↓↓↓

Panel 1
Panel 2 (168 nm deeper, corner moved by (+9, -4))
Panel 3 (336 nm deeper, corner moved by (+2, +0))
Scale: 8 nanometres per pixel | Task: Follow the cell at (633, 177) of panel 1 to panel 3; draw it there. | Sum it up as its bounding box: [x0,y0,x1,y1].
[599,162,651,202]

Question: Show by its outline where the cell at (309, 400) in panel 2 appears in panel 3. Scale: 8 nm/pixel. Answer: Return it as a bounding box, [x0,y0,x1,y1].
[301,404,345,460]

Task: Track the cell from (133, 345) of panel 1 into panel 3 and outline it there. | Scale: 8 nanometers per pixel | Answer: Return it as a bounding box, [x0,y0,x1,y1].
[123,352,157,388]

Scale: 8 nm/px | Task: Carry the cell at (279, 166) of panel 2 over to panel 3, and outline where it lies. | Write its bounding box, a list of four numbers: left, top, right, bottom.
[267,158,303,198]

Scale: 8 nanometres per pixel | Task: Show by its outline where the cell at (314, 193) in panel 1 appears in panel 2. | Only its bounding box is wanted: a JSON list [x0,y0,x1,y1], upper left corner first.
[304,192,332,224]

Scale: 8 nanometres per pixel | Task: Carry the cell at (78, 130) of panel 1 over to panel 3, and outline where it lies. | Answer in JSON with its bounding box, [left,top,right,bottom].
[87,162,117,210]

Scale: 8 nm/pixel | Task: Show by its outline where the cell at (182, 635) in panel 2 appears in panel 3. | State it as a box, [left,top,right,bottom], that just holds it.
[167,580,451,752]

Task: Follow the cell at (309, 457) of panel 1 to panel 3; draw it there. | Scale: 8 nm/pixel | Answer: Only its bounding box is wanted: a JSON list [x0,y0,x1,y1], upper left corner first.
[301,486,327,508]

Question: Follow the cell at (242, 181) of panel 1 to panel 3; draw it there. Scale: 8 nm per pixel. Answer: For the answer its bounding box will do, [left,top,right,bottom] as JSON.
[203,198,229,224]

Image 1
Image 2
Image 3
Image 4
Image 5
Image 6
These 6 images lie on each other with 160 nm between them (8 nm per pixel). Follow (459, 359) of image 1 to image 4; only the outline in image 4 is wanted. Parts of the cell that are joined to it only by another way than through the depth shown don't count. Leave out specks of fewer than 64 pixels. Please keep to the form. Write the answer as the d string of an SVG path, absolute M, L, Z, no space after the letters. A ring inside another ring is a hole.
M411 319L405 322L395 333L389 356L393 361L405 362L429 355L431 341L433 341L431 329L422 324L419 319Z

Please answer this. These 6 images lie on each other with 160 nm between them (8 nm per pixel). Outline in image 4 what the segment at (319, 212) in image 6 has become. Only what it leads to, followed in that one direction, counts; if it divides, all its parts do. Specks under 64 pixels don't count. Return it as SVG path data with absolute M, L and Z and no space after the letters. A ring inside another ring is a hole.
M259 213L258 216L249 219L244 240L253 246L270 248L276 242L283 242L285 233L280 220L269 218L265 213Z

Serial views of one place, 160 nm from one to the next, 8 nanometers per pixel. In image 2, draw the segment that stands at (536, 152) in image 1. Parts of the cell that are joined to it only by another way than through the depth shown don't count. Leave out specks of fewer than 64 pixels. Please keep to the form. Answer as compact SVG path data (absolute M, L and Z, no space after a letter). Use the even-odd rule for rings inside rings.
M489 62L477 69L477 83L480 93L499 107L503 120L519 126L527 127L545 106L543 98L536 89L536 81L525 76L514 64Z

↑↑↑

## What to work on:
Among the lines above, which ones include the word "moved"? Copy them.

## Exercise solution:
Panel 2 (168 nm deeper, corner moved by (+9, -4))
Panel 3 (336 nm deeper, corner moved by (+2, +0))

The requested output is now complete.